◆ PROMPT
Track down each line below containing the string "lines" and copy it.

┌──

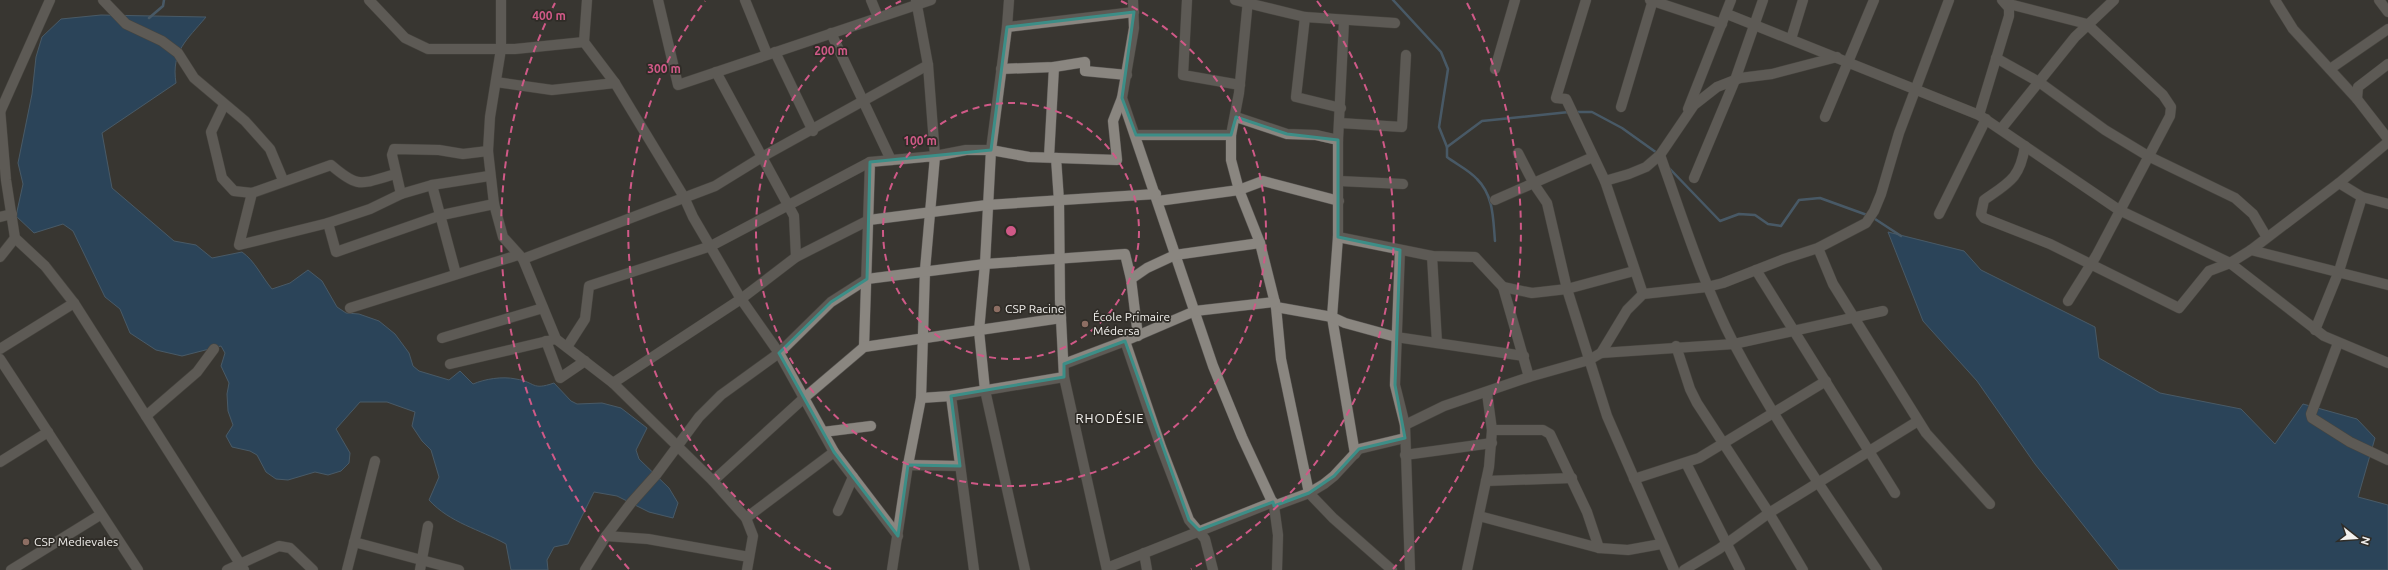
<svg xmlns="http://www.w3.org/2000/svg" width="2388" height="570" viewBox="0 0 2388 570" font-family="Ubuntu,sans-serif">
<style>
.water{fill:#1c5689;stroke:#5c84a7}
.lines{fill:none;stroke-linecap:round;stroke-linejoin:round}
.stream{stroke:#5c84a7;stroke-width:2.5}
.street-casing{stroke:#575450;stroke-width:11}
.street{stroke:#8a8680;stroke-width:10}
.marked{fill:none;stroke:#3c8e87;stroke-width:3;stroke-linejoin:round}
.ring{fill:none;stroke:#d05987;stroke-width:2;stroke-dasharray:7 5}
.education-dot{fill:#8d6e63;stroke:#2f2c27;stroke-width:1.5}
.labels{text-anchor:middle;stroke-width:3.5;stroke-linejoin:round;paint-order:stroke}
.poi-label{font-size:12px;fill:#f2f0ed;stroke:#2f2c27;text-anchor:start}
.neighbourhood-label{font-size:13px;letter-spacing:1px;fill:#f2f0ed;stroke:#2f2c27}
.centre{fill:#d05987;stroke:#2f2c27;stroke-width:2}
.ring-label{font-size:12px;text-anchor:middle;font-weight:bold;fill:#d05987;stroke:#2f2c27;stroke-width:3.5;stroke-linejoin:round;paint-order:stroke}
</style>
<rect width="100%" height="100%" fill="#393631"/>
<g class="water">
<path d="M101,15L206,17C187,40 171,51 176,83L102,133L112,188L174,241L196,245L212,258L242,252C255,261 261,276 272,289L290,283L308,270L322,281L337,307L346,313L359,314L379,321L395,334L409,353L413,366L419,371L449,380L460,371L473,384C485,379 502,376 516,379C536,382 531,391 554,383L571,401L577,404L602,403L621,408L647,428L636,450L639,459L669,488L678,503L673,518L649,512L617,496L594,492L568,544L554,547L547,560L548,570H511L506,544C479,529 450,523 429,500L439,477L431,450L422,441L412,426L415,412L387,402H360L336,429L350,453L349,463L341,471L328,475L315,472L288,480L276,479L266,472L257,455L250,451L232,447L226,436L233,425L228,411L227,394L229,383L221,366L225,353L221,346L182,356L156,350L130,333L120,309L105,297L73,231L63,224L34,233L16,216L23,184L18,163L32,94L36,57L42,37L61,19Z"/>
<path d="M1888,232L1964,251L1981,270L2095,327L2099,358L2160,393L2241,409L2275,444L2303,404L2357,419L2375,438L2358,497L2388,505V570H2119L2035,464L1977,381L1923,321Z"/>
</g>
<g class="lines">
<g class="stream">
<path d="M1393,0L1441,52L1448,69L1439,127L1447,147V157C1456,164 1469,170 1477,179C1494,196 1493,219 1495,241"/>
<path d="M149,18L163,6L164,0"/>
<path d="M1576,112H1592L1622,128L1657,153"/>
<path d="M1447,147L1482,121L1569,112"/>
<path d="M1669,168L1720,221L1739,214L1755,215L1768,224L1781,226L1799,200L1820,198L1867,215"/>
<path d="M1872,217L1901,236"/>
</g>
<defs>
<g id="street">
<path d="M103,0L126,24L162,41L178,53L194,78L245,121L270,149L283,180"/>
<path d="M369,0L405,38L428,49H515L584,42"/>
<path d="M501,0V49L490,117L488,151L494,204L503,237L523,259L556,339L613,383L713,481L746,518L753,536L747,570"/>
<path d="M587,0L584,42L615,83L684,197L693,217L741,299L779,353L834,452L898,536"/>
<path d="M658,0L678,85L931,0"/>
<path d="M745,0L767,54"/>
<path d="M871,0L878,17"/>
<path d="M916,0L928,65L935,156L966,150H991L1029,157L1117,160L1113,121L1122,98"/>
<path d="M1009,0L1007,27L991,150L985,264L979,331L985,390L1025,570"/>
<path d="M1133,0L1134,28L1122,98L1213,366L1242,437L1274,506"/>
<path d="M1187,0L1183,75L1240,85"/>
<path d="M1235,0L1305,17L1395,23"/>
<path d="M1248,0L1239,93L1231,135V160L1239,190L1260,243L1276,307L1281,359L1309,493L1333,518L1392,570"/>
<path d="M1586,0L1556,98L1566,99L1605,181L1643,294"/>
<path d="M1650,0L1722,24"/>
<path d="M2275,0L2293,29L2357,99L2388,139"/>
<path d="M2379,0L2388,12"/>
<path d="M2005,3L2087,24L2163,95L2171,107L2170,116L2096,256L2068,301"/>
<path d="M1727,14L1979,115L2119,210L2230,263L2324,336L2388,363"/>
<path d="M1305,17L1296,97L1341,108"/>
<path d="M1344,21L1338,140V237L1332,317L1355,454"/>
<path d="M1007,27L1134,12"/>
<path d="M831,33L891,160"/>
<path d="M1791,39L1803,0"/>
<path d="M775,52L813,131"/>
<path d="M1996,58L2039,82L2105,130L2148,156L2235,198L2253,214L2266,236"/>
<path d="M1001,69L1054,67L1085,62V71L1127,75"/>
<path d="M1495,69L1515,0"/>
<path d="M2330,69L2388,29"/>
<path d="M716,72L794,216L796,257"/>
<path d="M496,82L552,90L615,83"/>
<path d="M2357,99L2358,87L2388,64"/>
<path d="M224,105L211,132L222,178L234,191L252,193L331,165C360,190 361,183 396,174"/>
<path d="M1621,107L1653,0"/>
<path d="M0,109L6,180L15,238L45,266L74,303L244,570"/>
<path d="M1688,109L1731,0"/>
<path d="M0,112L50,0"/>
<path d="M1979,115L2009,16V8L2002,0"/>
<path d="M1236,117L1287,134L1316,135L1338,140"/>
<path d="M1825,117L1874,0"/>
<path d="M1340,123L1402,127L1406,55"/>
<path d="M2001,129L2075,37L2114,0"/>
<path d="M1136,135H1231"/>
<path d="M2025,146C2020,178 2010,182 1984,200L1981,214L1984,218L2050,244L2179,308L2209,271L2230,263L2251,250L2388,285"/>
<path d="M1518,153L1534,184L1547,203L1567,289L1607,416L1674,570"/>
<path d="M1660,155C1683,219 1703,284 1734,344C1776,423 1827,496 1877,570"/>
<path d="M1049,157L1054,67"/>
<path d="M1056,158L1059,201L1060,300L1064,377L1107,570"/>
<path d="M1694,178L1735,80L1763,0"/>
<path d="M1339,181L1403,184"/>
<path d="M1605,181L1629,174L1646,167L1660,155L1694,105L1717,87L1740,78L1772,74L1837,57"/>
<path d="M2339,183L2362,197L2388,204"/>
<path d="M432,185L456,274"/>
<path d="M252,193L239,245L328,223L370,209L401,194L432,185L489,176"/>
<path d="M401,194L392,155L394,149L439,150L463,154L488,151"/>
<path d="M1495,200L1593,157"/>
<path d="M1158,201L1239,190L1263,181L1339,201"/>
<path d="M1939,214L1986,119"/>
<path d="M0,217L12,214"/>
<path d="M328,223L336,252L442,215L494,204"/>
<path d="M1338,237L1432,256L1475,257L1503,287L1529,377"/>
<path d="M1818,248L1833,284L1926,433L1990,504"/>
<path d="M1400,250L1395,385L1405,425L1410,570"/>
<path d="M2251,250L2339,183L2388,142"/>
<path d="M1432,256L1437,343"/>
<path d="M0,257L15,238"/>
<path d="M523,259L715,186L762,157L928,65"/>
<path d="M1756,270L1895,493"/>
<path d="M1131,279L1147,268L1175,255L1260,243"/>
<path d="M1503,287L1532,293L1567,289L1634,271"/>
<path d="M1276,307L1332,317L1345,323L1396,337L1524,356"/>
<path d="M350,308L518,255"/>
<path d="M2315,330L2339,271L2362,197"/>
<path d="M442,338L543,308"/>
<path d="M546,341L560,378L585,361"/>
<path d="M1125,341L1161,447L1189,520L1205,539L1213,570"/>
<path d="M2338,343L2311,414L2312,418L2350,442L2388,460"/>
<path d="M1676,346L1690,389L1697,403L1769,513L1803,570"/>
<path d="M567,347L585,319L589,286L711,246L870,162"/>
<path d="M864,347L870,162L935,156L925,270L921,398L908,465"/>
<path d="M0,349L74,303"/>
<path d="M1601,353L1734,344L1883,311"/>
<path d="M0,359L138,570"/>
<path d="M450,364L556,339"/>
<path d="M1064,364L1125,341L1195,311L1275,302"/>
<path d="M613,383L741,299L796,257L869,220L987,205L1156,194"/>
<path d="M951,396L974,570"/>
<path d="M921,398L951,396L1064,377"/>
<path d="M146,416L197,372L214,349"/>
<path d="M1405,425L1444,406L1529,377L1589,360L1601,353L1627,310L1643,294L1707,287L1723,283L1784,259L1818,248L1866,223L1874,211L1881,194L1899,133L1949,0"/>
<path d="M1492,430H1543L1550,434L1587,512L1599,548"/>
<path d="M823,432L871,426"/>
<path d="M1405,455L1492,443"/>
<path d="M0,462L48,432"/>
<path d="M1686,463L1740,570"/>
<path d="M1634,479L1699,458L1826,381"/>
<path d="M713,481L804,398L864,347L1061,318"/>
<path d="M1486,481L1572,478"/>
<path d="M838,511L853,477"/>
<path d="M1479,516L1599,548L1628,550L1661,544"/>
<path d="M746,518L834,452"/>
<path d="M606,536L648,539L749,557"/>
<path d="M354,542L459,570"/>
<path d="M1144,553L1147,570"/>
<path d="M1107,568L1273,502"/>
<path d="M11,570L100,515"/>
<path d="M227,570L279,546L290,548L313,570"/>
<path d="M347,570L375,461"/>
<path d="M420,570L428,526"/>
<path d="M585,570L606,536L631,503L656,475L699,417L721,395L779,353L831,302L867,279L985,264L1125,254L1131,279L1138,336"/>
<path d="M892,570L908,465L960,466"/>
<path d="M1277,570L1278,535L1274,506L1309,493L1324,484L1334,476L1359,449L1405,438"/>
<path d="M1467,570L1489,467L1492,430L1487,393"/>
<path d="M1684,570L1719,549L1769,513L1918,421"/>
</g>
</defs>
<use href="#street" class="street-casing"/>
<use href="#street" class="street"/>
</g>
<path d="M0 0H2388V570H0ZM1134,12L1122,98L1136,135H1231L1236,117L1287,134L1338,140V237L1400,250L1395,385L1405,438L1359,449L1334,476L1309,493L1274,506L1273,502L1199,530L1189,520L1125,341L1064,364V377L951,396L960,466L908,465L898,536L834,452L779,353L831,302L867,279L870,162L991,150L1007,27Z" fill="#393631" fill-opacity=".55" fill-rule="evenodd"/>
<path class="marked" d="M1134,12L1122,98L1136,135H1231L1236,117L1287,134L1338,140V237L1400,250L1395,385L1405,438L1359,449L1334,476L1309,493L1274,506L1273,502L1199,530L1189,520L1125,341L1064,364V377L951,396L960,466L908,465L898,536L834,452L779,353L831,302L867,279L870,162L991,150L1007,27Z"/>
<g class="ring">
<circle cx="1011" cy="231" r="128"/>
<path d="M1121 1A255 255 0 1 1 901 1"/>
<path d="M831 569A383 383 0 0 1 705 1M1317 1A383 383 0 0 1 1191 569"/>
<path d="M629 569A510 510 0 0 1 555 3M1467 3A510 510 0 0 1 1393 569"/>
</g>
<g class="education-dot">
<circle cx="997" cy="309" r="4"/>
<circle cx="1085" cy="324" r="4"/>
<circle cx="26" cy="542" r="4"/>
</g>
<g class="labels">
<g class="poi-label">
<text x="1005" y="313">CSP Racine</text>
<text x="1093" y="321">École Primaire<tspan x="1093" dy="14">Médersa</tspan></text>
<text x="34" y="546">CSP Medievales</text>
</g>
<g class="neighbourhood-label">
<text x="1110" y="423">RHODÉSIE</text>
</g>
</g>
<circle cx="1011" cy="231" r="6" class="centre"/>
<g class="ring-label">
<text x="549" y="20">400 m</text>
<text x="831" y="55">200 m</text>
<text x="664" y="73">300 m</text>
<text x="920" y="145">100 m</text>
</g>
<g transform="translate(2356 538) rotate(107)" stroke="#2f2c27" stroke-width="3" paint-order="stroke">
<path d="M0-3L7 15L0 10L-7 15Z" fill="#f2f0ed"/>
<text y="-6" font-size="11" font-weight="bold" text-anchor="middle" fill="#f2f0ed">N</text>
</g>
</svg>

└──

◆ ANSWER TO THIS PROBLEM
.lines{fill:none;stroke-linecap:round;stroke-linejoin:round}
<g class="lines">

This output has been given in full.